YOUR GOAL.
State how many lines of the material below contain the string "cookies". Give only the number.
-- Opening Marker --
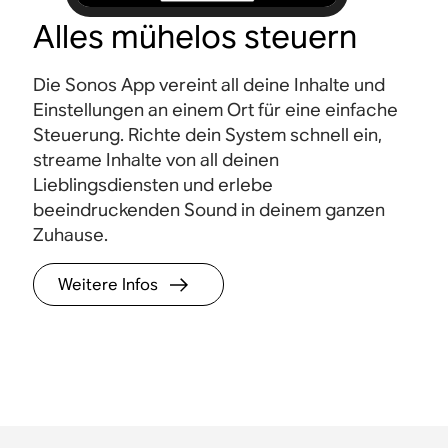
Alles mühelos steuern
Die Sonos App vereint all deine Inhalte und
Einstellungen an einem Ort für eine einfache
Steuerung. Richte dein System schnell ein,
streame Inhalte von all deinen
Lieblingsdiensten und erlebe
beeindruckenden Sound in deinem ganzen
Zuhause.
Weitere Infos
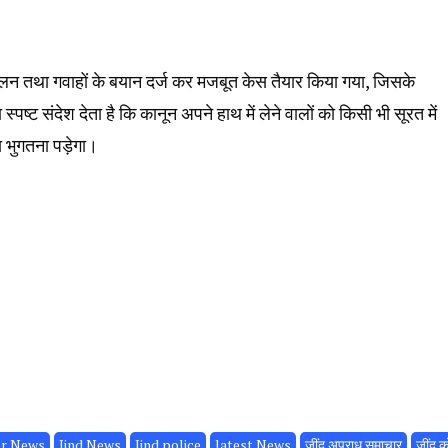
य संकलन तथा गवाहों के बयान दर्ज कर मजबूत केस तैयार किया गया, जिसके
्ट संदेश देता है कि कानून अपने हाथ में लेने वालों को किसी भी सूरत में
 भुगतना पड़ेगा।
er News
Jind News
Jind police
latest News
जींद अपराध समाचार
जींद को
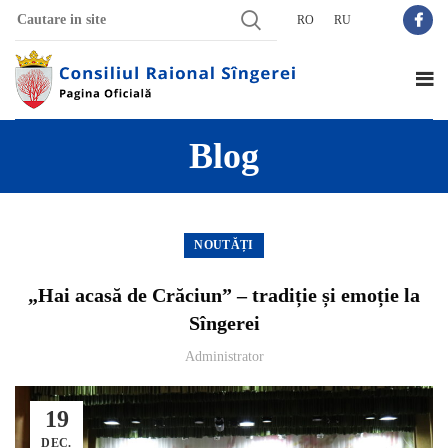
RO
RU
Blog
NOUTĂȚI
„Hai acasă de Crăciun” – tradiție și emoție la
Sîngerei
Administrator
19
DEC.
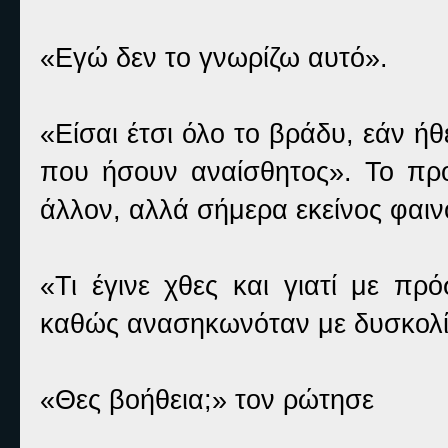
«Εγώ δεν το γνωρίζω αυτό».
«Είσαι έτσι όλο το βράδυ, εάν 
που ήσουν αναίσθητος». Το πρ
άλλον, αλλά σήμερα εκείνος φαινό
«Τι έγινε χθες και γιατί με π
καθώς ανασηκωνόταν με δυσκολί
«Θες βοήθεια;» τον ρώτησε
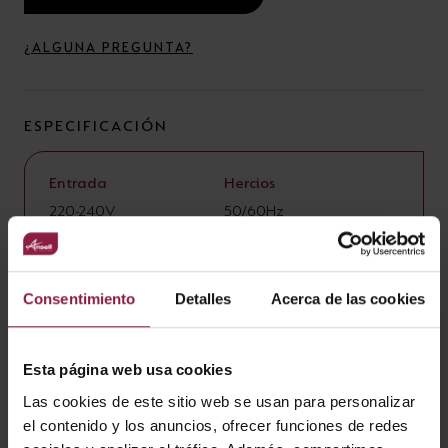
¿ALGUNA PREGUNTA?
ESPECIFICACIÓN
Entrada
Hercios
220-240V
50/60Hz
Vida útil
CRI
L70 25,000h
80
Ángulo de apertura
Clase
110
2
Consentimiento
Detalles
Acerca de las cookies
Ratio IP
IP40
Esta página web usa cookies
Las cookies de este sitio web se usan para personalizar
el contenido y los anuncios, ofrecer funciones de redes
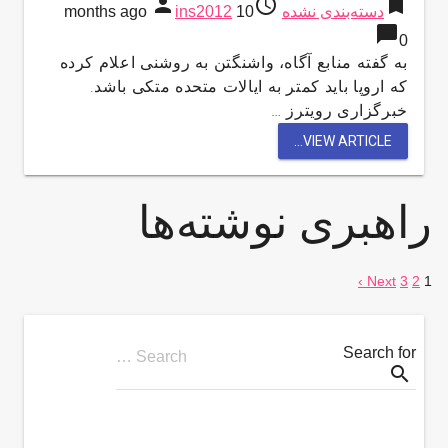
person
access_time
bookmark
دسته‌بندی نشده
10 months ago
ins2012
chat_bubble
0
به گفته منابع آگاه، واشنگتن به روشنی اعلام کرده
که اروپا باید کمتر به ایالات متحده متکی باشد.
خبرگزاری رویترز …
VIEW ARTICLE...
راهبری نوشته‌ها
Next ›
3
2
1
Search for
Search …
search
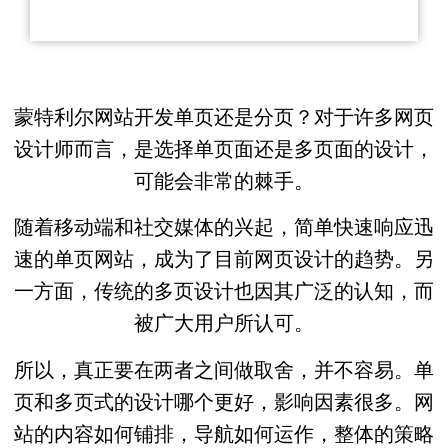
蒙特利尔网站开发单页还是分页？对于许多网页
设计师而言，是选择单页面还是多页面的设计，
可能会非常的棘手。
随着移动端和社交媒体的兴起，简单快速响应迅
速的单页网站，成为了目前网页设计的趋势。另
一方面，传统的多页设计也因其广泛的认知，而
被广大用户所认可。
所以，真正要在两者之间做取舍，并不容易。单
页和多页式的设计哪个更好，影响因素很多。网
站的内容如何铺排，导航如何运作，整体的策略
-- Closing Marker --
ANSWER BELOW.
3